In layman’s terms, for very complex functions, instead of generating hundreds or thousands of linear regions, we can stack as many layers as needed, depending on the granularity required, with a much smaller amount of required hidden units.
For example, for a two-layer network, the outputs of the second layer are replicated across every single linear region generated by the first layer, as shown below:
This is akin to ‘folding’ the different linear regions, one on the other, and drawing on top of them as if they were drawn on carbon paper.
In other words, the patterns that the new layer generates are applied to every single region in the previous layer, giving us the result to the right, where the pattern in ‘b)’ is replicated across all linear regions in ‘a)’ (‘a)’ and ‘b)’ representing the first and second layers of the neural network), and ‘c’ the final output.
Therefore, based on the theoretical intuition we mentioned, how many hidden units would a shallow network need to get to the function at point ‘c)’?
You guessed it, at least eight. On the other hand, with deep neural networks (more than one hidden layer) like the one we were talking about, at most, six hidden units, three per layer, are all you need to get the same output function while employing less compute.
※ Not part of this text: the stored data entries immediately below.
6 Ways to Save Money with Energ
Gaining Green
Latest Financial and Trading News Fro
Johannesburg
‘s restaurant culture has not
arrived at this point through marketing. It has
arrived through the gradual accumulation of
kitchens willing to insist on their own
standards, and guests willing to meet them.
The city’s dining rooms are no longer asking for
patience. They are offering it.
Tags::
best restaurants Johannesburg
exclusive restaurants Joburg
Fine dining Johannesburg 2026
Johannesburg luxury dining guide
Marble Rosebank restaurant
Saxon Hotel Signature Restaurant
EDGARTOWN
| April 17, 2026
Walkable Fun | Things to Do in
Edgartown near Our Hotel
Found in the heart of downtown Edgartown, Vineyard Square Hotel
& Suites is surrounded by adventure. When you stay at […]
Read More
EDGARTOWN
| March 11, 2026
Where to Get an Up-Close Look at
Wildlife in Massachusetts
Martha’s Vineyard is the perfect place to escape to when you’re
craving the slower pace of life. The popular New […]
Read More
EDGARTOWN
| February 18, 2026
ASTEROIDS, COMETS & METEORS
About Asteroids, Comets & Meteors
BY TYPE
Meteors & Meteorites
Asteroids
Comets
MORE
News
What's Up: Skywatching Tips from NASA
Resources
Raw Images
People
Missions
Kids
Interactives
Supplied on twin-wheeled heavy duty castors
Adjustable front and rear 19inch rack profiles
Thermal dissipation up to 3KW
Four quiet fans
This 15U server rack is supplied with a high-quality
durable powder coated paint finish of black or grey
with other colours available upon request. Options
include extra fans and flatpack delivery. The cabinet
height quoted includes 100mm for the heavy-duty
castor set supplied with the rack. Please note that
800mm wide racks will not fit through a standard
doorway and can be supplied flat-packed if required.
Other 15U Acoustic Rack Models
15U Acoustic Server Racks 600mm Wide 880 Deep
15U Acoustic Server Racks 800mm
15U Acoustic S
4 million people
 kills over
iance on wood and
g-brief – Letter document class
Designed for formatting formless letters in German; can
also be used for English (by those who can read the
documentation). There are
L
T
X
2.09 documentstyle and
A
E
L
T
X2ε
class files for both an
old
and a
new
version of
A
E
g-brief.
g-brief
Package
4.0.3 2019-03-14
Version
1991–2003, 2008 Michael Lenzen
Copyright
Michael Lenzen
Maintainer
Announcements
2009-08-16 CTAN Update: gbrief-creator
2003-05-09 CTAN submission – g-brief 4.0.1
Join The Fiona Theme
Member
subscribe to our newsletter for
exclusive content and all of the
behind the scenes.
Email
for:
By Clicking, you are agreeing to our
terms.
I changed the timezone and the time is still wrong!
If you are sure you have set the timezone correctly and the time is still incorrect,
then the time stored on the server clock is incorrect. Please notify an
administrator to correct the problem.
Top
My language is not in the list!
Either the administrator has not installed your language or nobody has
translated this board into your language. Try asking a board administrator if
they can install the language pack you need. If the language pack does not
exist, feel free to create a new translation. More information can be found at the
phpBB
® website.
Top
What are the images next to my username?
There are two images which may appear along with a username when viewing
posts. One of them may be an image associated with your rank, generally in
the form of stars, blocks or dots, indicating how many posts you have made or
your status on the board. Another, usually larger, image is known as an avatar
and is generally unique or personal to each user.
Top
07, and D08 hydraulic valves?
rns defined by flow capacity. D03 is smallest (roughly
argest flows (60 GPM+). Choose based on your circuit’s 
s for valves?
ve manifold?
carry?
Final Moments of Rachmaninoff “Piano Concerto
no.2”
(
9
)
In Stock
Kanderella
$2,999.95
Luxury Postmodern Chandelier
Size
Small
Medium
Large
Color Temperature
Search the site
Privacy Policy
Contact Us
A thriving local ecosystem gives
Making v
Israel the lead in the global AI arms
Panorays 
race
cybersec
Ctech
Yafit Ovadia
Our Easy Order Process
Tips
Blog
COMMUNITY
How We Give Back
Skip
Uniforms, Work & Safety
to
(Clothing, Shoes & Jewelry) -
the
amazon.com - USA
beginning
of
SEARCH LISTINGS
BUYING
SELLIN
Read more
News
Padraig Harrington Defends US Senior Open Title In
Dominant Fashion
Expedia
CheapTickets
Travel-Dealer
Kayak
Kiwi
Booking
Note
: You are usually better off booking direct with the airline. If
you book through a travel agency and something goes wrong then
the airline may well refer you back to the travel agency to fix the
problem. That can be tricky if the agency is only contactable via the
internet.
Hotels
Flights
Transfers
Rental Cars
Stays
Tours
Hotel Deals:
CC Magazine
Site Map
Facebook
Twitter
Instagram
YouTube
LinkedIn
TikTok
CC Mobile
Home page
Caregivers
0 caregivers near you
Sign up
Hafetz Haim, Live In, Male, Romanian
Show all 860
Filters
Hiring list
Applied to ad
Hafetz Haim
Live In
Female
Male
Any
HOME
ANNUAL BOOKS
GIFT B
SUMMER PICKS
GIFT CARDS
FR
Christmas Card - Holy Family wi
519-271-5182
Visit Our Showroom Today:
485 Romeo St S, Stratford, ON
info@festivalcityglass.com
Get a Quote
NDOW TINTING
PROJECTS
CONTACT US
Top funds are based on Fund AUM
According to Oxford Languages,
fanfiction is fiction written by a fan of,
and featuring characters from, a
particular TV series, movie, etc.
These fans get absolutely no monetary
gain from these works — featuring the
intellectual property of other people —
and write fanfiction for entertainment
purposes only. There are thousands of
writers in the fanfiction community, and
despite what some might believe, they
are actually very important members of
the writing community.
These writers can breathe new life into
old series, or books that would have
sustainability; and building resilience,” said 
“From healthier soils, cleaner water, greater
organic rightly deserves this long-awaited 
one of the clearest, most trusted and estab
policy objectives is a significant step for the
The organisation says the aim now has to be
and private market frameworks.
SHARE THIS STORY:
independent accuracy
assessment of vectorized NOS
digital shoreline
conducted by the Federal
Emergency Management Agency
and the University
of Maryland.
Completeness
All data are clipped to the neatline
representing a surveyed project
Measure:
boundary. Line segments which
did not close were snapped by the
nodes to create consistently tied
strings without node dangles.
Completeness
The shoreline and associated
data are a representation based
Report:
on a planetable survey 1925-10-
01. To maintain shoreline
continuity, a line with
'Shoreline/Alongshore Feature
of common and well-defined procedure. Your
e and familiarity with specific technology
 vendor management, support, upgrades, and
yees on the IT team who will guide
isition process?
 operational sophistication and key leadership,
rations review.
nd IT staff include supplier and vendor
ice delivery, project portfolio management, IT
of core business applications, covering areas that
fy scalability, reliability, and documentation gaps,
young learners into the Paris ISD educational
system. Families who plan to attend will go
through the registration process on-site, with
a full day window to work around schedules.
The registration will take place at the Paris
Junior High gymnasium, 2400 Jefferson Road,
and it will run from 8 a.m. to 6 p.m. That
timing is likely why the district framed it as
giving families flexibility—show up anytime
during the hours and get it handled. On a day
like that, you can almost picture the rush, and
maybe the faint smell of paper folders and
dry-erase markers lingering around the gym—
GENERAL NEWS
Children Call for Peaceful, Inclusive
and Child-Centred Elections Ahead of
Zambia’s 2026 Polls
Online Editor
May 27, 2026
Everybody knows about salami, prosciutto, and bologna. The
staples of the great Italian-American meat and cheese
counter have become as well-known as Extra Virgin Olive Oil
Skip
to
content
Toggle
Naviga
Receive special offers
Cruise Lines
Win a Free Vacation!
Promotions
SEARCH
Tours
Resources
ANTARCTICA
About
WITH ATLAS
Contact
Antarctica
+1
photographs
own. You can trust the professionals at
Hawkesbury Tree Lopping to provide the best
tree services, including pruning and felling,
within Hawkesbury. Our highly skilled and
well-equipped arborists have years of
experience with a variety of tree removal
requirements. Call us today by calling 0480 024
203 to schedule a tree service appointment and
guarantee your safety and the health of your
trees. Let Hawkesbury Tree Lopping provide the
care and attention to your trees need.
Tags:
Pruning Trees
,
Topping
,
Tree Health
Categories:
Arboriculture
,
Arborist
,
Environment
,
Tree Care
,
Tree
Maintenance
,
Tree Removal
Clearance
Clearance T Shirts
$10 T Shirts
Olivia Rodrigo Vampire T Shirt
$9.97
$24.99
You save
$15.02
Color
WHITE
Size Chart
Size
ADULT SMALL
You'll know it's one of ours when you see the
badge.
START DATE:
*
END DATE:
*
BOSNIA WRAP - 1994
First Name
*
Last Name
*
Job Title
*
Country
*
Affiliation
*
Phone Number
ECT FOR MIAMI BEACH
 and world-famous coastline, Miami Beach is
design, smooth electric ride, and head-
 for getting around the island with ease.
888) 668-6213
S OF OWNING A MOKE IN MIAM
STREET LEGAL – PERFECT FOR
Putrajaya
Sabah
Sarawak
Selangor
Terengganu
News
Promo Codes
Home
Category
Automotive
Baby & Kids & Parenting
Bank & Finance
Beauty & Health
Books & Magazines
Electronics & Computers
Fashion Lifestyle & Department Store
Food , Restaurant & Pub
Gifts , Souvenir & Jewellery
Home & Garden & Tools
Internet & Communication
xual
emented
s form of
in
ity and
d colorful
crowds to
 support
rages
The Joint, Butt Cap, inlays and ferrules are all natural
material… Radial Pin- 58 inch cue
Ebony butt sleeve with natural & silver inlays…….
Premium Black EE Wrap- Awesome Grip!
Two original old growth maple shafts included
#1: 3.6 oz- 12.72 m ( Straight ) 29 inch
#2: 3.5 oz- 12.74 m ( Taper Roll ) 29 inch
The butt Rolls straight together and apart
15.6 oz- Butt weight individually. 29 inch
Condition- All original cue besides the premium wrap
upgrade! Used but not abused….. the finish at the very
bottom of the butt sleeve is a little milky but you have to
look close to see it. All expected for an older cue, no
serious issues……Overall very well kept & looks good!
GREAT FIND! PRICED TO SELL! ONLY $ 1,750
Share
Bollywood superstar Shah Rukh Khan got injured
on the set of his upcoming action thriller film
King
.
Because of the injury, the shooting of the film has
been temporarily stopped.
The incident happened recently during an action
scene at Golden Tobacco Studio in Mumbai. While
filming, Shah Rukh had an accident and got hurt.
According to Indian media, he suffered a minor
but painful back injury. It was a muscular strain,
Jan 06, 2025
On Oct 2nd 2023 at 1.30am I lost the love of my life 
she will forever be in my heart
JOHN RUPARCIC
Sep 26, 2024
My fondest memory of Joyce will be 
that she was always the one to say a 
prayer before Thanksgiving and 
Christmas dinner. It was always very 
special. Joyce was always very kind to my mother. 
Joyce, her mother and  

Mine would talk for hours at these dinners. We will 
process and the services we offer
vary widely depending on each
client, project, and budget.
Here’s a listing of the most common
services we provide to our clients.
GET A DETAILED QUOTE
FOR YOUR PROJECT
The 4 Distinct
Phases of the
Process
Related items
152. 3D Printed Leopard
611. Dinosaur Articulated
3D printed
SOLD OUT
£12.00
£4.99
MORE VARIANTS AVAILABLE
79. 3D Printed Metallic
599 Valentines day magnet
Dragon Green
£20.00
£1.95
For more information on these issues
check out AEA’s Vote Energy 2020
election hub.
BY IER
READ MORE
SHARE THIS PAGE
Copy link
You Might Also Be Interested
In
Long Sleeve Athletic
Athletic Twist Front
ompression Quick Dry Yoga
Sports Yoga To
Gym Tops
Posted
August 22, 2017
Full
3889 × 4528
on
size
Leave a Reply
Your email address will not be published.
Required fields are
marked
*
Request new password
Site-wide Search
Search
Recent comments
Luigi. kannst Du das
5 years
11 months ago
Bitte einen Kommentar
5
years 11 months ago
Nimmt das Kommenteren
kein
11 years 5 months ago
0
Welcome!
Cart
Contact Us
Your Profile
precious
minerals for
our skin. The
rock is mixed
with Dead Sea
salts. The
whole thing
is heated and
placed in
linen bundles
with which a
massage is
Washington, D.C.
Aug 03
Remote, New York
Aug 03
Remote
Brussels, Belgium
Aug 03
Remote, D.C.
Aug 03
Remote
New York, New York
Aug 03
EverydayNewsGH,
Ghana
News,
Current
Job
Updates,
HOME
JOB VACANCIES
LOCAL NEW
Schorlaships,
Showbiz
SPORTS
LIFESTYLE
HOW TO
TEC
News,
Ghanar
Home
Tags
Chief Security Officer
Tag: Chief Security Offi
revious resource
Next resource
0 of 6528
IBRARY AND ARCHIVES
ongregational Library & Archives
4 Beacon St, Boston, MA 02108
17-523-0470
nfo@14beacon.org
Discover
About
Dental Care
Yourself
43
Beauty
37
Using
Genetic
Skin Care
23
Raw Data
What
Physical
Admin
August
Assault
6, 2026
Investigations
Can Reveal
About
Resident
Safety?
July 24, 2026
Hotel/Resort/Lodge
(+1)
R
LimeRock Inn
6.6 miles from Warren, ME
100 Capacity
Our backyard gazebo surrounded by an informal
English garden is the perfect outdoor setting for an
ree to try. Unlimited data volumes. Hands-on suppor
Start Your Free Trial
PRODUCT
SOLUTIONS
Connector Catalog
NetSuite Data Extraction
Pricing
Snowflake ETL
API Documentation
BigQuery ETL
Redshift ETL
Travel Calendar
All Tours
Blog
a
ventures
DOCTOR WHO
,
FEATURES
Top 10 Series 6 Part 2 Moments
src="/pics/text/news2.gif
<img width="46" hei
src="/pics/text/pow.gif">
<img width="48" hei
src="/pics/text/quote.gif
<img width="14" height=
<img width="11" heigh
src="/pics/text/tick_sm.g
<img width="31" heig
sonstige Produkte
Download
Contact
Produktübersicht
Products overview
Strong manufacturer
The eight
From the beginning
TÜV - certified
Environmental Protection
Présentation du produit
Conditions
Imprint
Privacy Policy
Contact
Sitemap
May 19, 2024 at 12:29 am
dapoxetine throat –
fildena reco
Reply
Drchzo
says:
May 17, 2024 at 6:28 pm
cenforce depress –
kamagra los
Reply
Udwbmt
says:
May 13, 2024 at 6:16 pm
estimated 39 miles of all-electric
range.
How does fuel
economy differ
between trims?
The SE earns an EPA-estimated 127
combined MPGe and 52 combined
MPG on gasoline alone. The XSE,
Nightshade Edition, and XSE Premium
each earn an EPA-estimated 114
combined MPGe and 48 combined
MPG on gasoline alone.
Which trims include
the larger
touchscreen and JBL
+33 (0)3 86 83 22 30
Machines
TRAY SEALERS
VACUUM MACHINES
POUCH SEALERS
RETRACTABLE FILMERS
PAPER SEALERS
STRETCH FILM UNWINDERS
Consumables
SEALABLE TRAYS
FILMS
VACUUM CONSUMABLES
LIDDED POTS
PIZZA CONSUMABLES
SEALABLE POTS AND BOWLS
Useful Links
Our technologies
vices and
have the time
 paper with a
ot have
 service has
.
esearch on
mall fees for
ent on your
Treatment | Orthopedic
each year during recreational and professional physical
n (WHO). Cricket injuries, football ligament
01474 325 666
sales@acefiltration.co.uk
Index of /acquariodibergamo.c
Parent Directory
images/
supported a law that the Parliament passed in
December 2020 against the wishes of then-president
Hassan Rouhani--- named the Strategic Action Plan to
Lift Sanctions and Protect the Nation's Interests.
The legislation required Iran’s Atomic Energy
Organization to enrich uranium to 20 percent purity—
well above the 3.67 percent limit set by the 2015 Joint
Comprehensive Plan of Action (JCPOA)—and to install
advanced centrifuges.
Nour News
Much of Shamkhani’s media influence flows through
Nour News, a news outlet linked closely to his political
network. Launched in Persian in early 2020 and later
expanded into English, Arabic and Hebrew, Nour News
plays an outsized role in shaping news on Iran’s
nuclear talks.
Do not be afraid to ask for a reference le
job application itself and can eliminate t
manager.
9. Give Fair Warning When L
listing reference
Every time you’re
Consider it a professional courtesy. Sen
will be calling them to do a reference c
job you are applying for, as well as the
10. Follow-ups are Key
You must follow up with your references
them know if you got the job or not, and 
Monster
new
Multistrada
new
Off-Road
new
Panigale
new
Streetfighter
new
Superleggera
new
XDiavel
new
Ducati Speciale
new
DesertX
Taking this into consideration, it’s no surprise than LLMs have gone deeper and deeper instead of exploding in width (number of neurons per layer) to the point that, today, frontier AI models have multiple dozens of layers.
And with this, you now have the key intuition explaining why neural networks have become so extremely popular over the last decade, to the point that every new AI discovery is almost guaranteed to be based in some way on this neural network architecture.
However, I think it’s best if we use an actual example.
Transformers as Proof of DNNs’ Success
Large language models (LLMs) are a very visual example of the success of neural networks and MLPs in particular. Specifically, most LLMs today are Transformers, a specific type of neural network.
We are beginning to see alternatives to the Transformer, like Mamba or Hyena, and also hybrids that combine Transformers with other architecture types. Still, Transformers are unequivocally the dominant architecture today.
Focusing on the former, although I suggest checking the original Transformers post for maximum detail, they combine two types of neural nets:
- The Attention mechanism, a mixing operator that allows words to ‘talk’ to each other and thus process the meaning of text sequences,
- MLPs, to apply non-linearity as the attention mechanism is totally linear. Without MLPs, models like ChatGPT would not be able to model non-linear relationships in language.
This gives us the Transformer block shown below.
And how do we construct ChatGPT? We stack multiple of these blocks together, simple as that.
The Essence of AI
Today, we have reviewed neural networks, a seminal component of frontier AI, and how they have become crucial due to their powerful ability to model complex relationships between inputs and outputs.
Originating from decades-old approximation theories, they utilize mathematical theorems like the Universal Approximation Theorem, which states that neural networks with sufficient hidden units can approximate any continuous function.
Key components, such as Multilayer Perceptrons (MLPs), enable these networks to learn and predict patterns in data. This principle underlies the success of deep learning models, including Large Language Models (LLMs) like ChatGPT, which rely on stacking layers of neural networks to handle complex tasks efficiently.
The bottom line is that after reading this post, you now have second-to-none intuition as to why using neural networks is so powerful and essential to the development and progress of Artificial Intelligence.